Ares' flagship product is a heavy truck with a choice of electric battery power or hydrogen fuel cells. The hydrogen model offers a 1,000-kilometer cruising range with a standard 43-ton load, compared with 400 kilometers for the battery-electric vehicle version.

"For a lot of the longer-range customers," Hanna added, "the BEV truck may not make sense, so we'll be able to offer them both of those solutions. I think our timing will be right; we will have the customer relationships, as well as the technology to differentiate our company.

"We have our own proprietary fuel cell engines and other technology that we can build and integrate into our trucks - whereas, by contrast, our competitors are doing that through non-binding partnerships. We've developed a lot of that technology, and our partners are part of the Ares family. A lot of our technology comes from established OEMs.

"There's no reason for Ares to go and reinvent an electronic power system. We have great partners that already know how to do that really well right now. We will be able to hit the ground with significant volume in a very short time."

A key partnership is with Sunrise Power, China's premier manufacturer of fuel cells, with whom Ares has a joint-venture laboratory. Ares is working with Sunrise and other partners to build hydrogen refueling stations in Europe and North America as well as China.

According to a company release, "The new Ares energy stations will ensure the infrastructure is in place to support both our BEV and FCEV vehicles. The energy station will include facilities for charging BEV vehicles, Hydrogen fueling pumps, traditional gas and diesel pumps, and battery swap capability."

The combination of strong government support and a robust supply chain for FCV technology as well as hydrogen fuel makes it possible for a startup like Ares to scale up production rapidly.

As the Fortune Business Insights study notes, "Asia Pacific is projected to hold a major market share due to the encouraging FCEV deployment targets of governments, coupled with increasing investments in hydrogen fueling infrastructure. Additionally, high fuel stacks manufacturing capacities in the region, owing to the presence of large-scale FC passenger car manufacturers, will also add to the regional landscape.

Ares Motor, a Canadian company with principal operations in China, is seeking a Nasdaq listing in the course of the first half of this year, also builds city and highway buses, as well as logistic vehicles and autonomous tractors for use in port and dock areas.

Perhaps Ares' most important advantage is to be located in China. Cost efficiency is the key to the future of hydrogen-powered transport, and the cost of hydrogen itself is the most important variable.

China now produces a third of the world's hydrogen, or 20 million metric tons a year, or enough to cover a tenth of the country's total energy needs.

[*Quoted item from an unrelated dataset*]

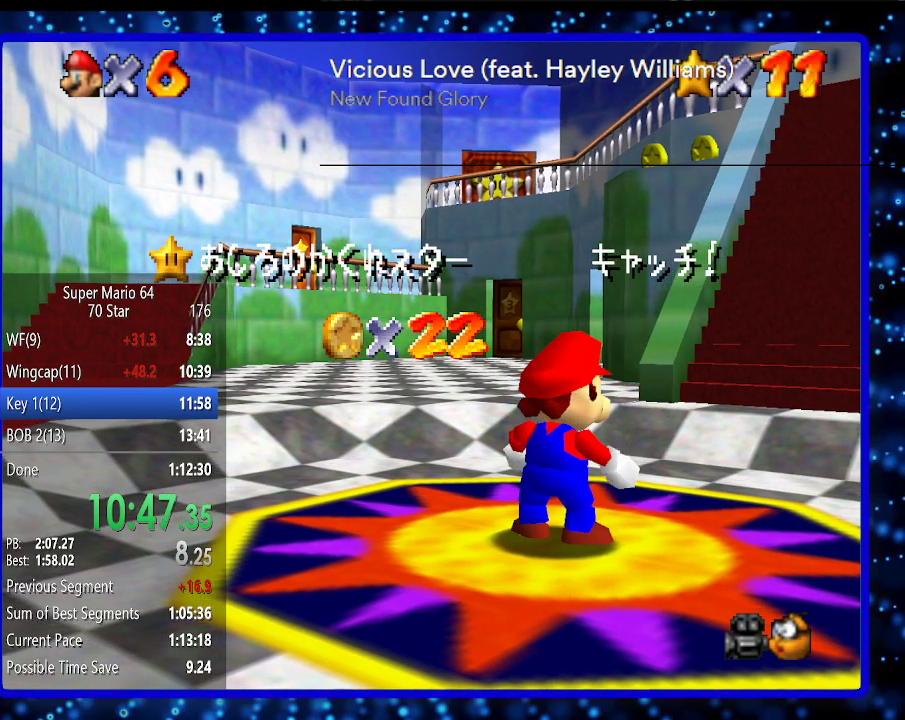
{"buttons": ["A"], "left_stick": "center", "events": [[17, "A", "down"], [83, "A", "up"], [167, "A", "down"], [233, "A", "up"], [333, "A", "down"], [383, "A", "up"], [450, "A", "down"]]}
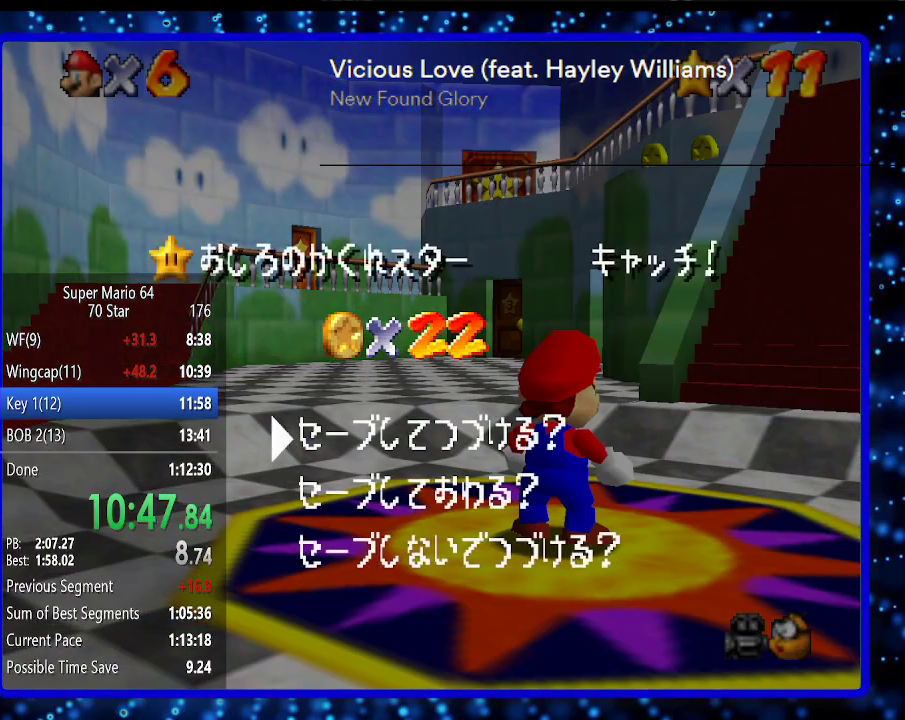
{"buttons": ["A"], "left_stick": "up", "events": [[50, "A", "up"], [133, "A", "down"], [350, "A", "up"], [350, "left_stick", "up"], [500, "A", "down"]]}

At an estimated fuel consumption of 7.5 kilograms of hydrogen for every 100 miles of road haulage, according to Fuelcelslworks.com, China's present output potentially could power a truck fleet over 267 billion miles a year of transport - more than enough to meet the country's present annual 6 billion ton-miles of road transportation.

The cost of hydrogen production is falling, from $6 per kilogram in 2015 to $2 per kilogram in 2025, according to a US Department of Energy study.

China led the world in deployment of cost-efficient solar energy, and many analysts expect China to do the same with hydrogen. A study by Chinese scientists argues that a $2/kg hydrogen price can be achieved quickly through electrolysis of water, which produces the purest hydrogen with the lowest overall environmental impact.

According to the Hydrogen Council, freight and bus transportation with FCVs becomes economically viable at a hydrogen price of $3/kg, and passenger car FCVs become viable at $2/kg.

Apart from China's comparatively low production costs for hydrogen, a shift to this fuel source contributes to China's energy security. As of the first half of 2020 China imported 73% of its oil consumption and substituting home-produced hydrogen for imported oil is a national security measure as well as an economic and environmental consideration.